Ordered that the appeal by the plaintiffs New York Hospital Medical Center of Queens, as assignee of Christopher O’Neill, Mary Immaculate Hospital, as assignee of Racheal Castro, and Nyack Hospital, as assignee of Lourdes Veras is dismissed, as those plaintiffs are not aggrieved by the order appealed from (see CPLR 5511); and it is further,
Ordered that the order is reversed insofar as appealed from, on the law, that branch of the motion which was for summary judgment on the first cause of action is granted and that branch of the cross motion which was for summary judgment dismissing the first cause of action is denied; and it is further,
Ordered that one bill of costs is awarded to the plaintiff New York and Presbyterian Hospital, as assignee of Jorge Peralta.

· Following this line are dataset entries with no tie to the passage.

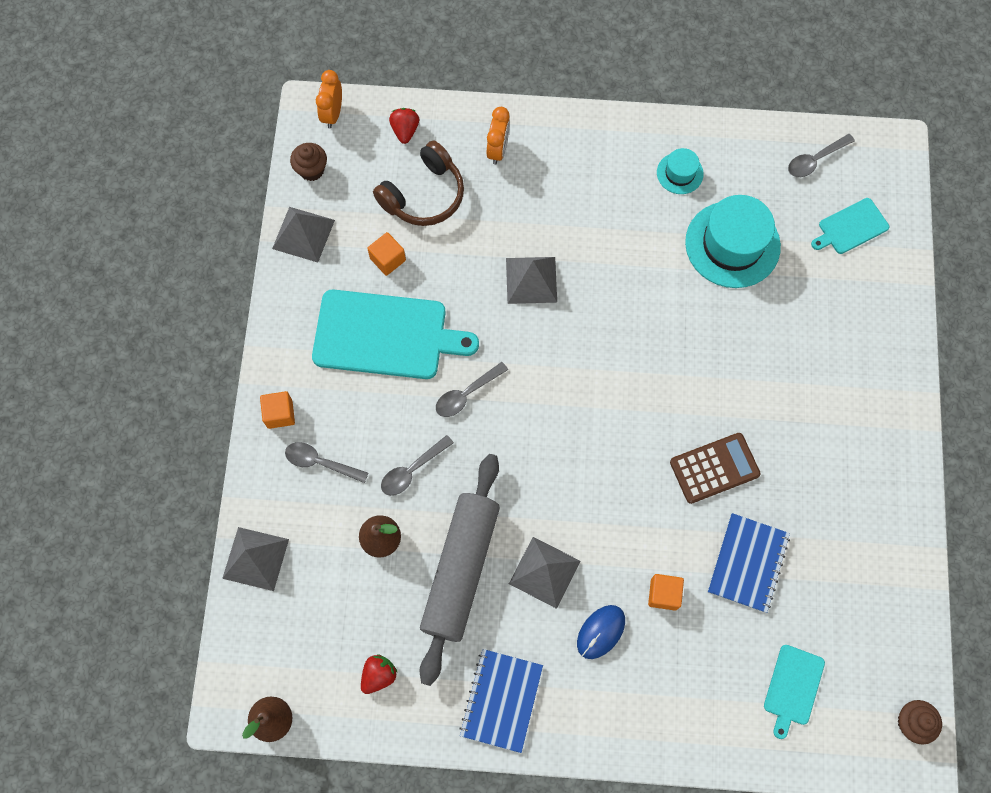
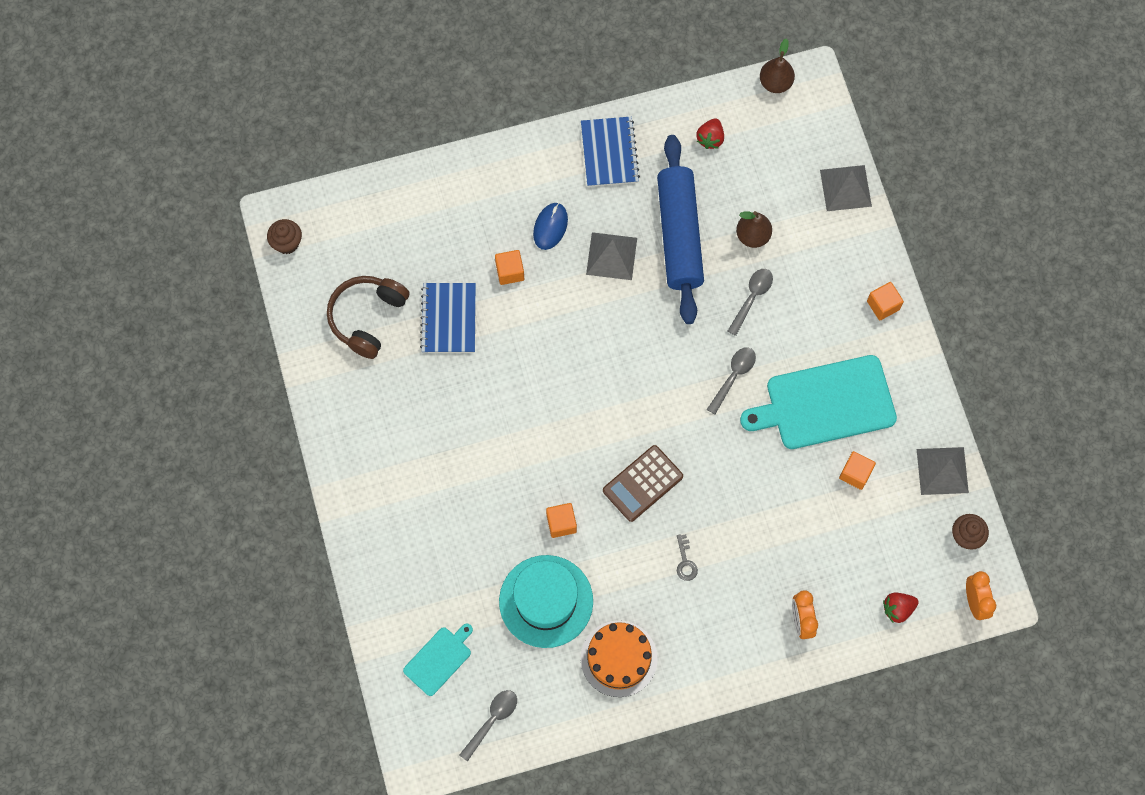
camera: 160 degrees right, 0 degrees up
grey spoon [285,442,368,483] -> none
brown headphones [373,141,464,226] -> brown headphones moved to [327,276,410,359]
red strawberry [389,108,419,144] -> red strawberry turned 90 degrees clockwise [883,592,919,623]
grey rolling pin [420,454,500,686] -> blue rolling pin [657,135,704,324]
grey pyramid [506,257,557,304] -> none
turquoise hat [657,148,704,194] -> orange cake [581,620,658,697]
brown calculator [670,433,761,504] -> brown calculator moved to [603,445,683,522]
turquoise cutting board [764,645,825,739] -> none
none -> orange cube [546,503,577,538]
none -> grey key [677,534,698,581]

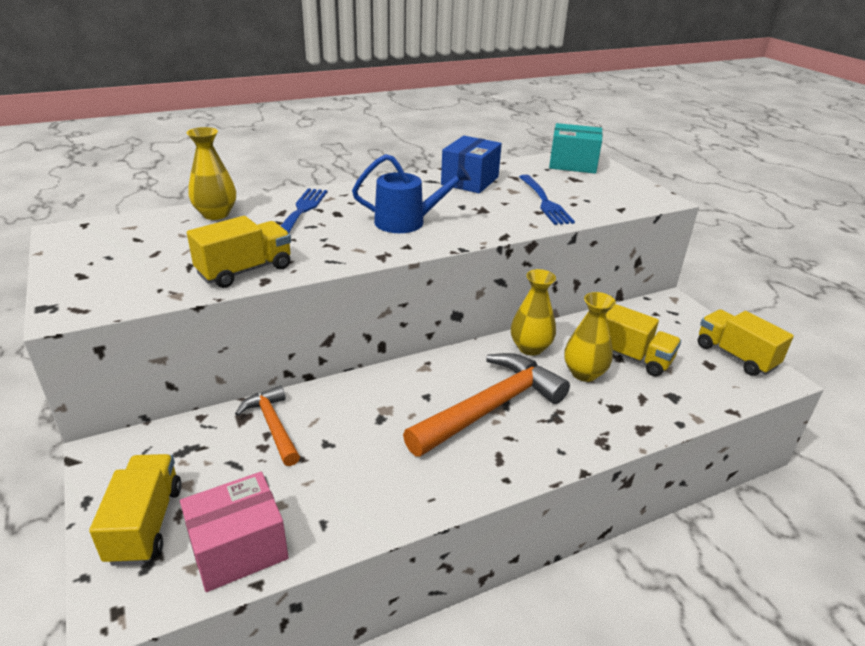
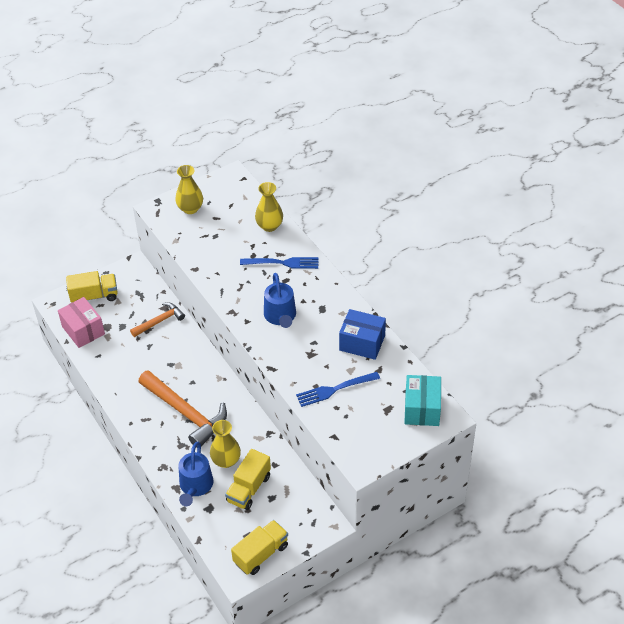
camera: 85 degrees right, 15 degrees up
yellow truck [187,216,291,288] -> none
yellow vase [511,269,556,356] -> yellow vase moved to [175,165,203,214]
none -> blue watering can [179,442,213,506]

The Supreme Court erred in granting the defendant summary judgment dismissing the first cause of action based upon the fact that the verification of the claim for no-fault medical payments (pursuant to a timely assertion of the claim and, in response, a timely request by the defendant for verification) was provided long after the 180-day period within which written proof of claim must be submitted (see 11 NYCRR 65.12), specifically, more than one year after original submission of the claim to the defendant. Despite this undisputed delay by the plaintiff New York and Presbyterian Hospital (hereinafter the *647hospital), the defendant, upon its receipt of the requested verification in June 2003, failed to either pay or deny the claim as required by 11 NYCRR 65.15 (g) (2) (iii). The defendant is precluded from asserting the defense of the hospital’s untimeliness in this action pursuant to Insurance Law § 5106 (a) (see New York & Presbyt. Hosp. v Empire Ins. Co., 286 AD2d 322 [2001]; Presbyterian Hosp. in City of N.Y. v Atlanta Cas. Co., 210 AD2d 210 [1994]; St. Clare’s Hosp. v Allcity Ins. Co., 201 AD2d 718 [1994]; cf. Hempstead Gen. Hosp. v New York Cent. Mut. Fire Ins. Co., 232 AD2d 454 [1996]). In reaching this conclusion, we observe that the defendant’s requests for verification, sent by mail on April 15, 2002, and May 20, 2002, did not demand or require a response within any identified number of days. Adams, J.P., Krausman, Rivera and Lifson, JJ., concur.